Figure: A revocation of microkernel permissions. Upon receipt of a revocation request from the security server, the microkernel first updates its access vector cache, and then proceeds to examine thread and memory state and perform revocations as necessary. The atomic properties of Fluke were leveraged to ease implementation of the revocation mechanism.
A diagram showing the security server revoking access permissions

The general AVC module handles the initial processing of all policy change requests and updates the cache appropriately. The only other operation that must be performed is revocation of migrated permissions. After updating the cache, the AVC module invokes any callbacks which have been registered by the object manager for revoking migrated permissions. The file server supports revocation of permissions which have migrated into file description objects, but currently lacks support for interrupting in-progress operations. Complete callbacks for revoking migrated permissions have currently been implemented only within the Flask microkernel, as shown in Figure 5.

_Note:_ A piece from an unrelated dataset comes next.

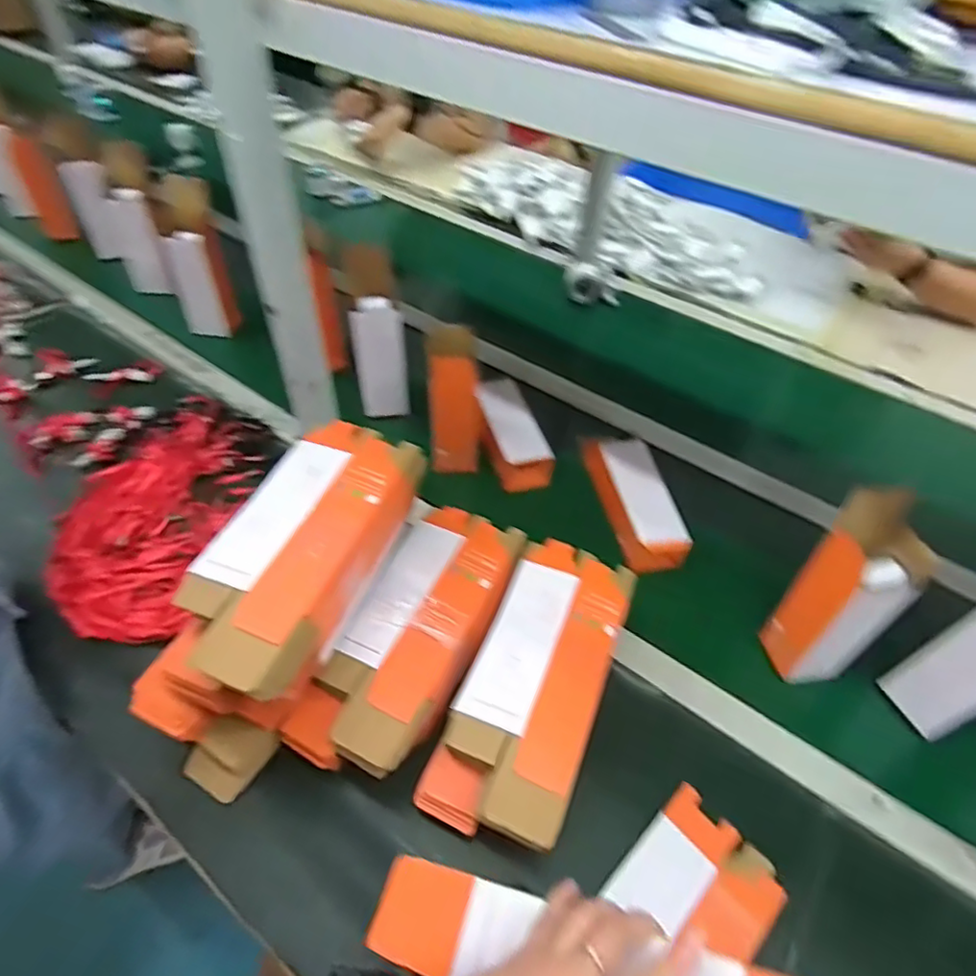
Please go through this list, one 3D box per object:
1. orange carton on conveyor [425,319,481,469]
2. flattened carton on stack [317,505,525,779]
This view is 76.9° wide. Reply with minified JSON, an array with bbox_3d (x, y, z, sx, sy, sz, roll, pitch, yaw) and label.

Two properties of the Fluke API simplify revocation in the microkernel: it provides prompt and complete exportability of thread state and guarantees that all kernel operations are either atomic or cleanly subdivided into user-visible atomic stages [13]. The first property permits the kernel revocation mechanism to assess the kernel's state, including operations currently in progress. The revocation mechanism may safely wait for operations currently in progress to complete or restart due to the promptness guarantee. The second property permits Flask permission checks to be encapsulated in the same atomic operation as the service that they control, thereby avoiding any occurrences of the service after a revocation request has completed.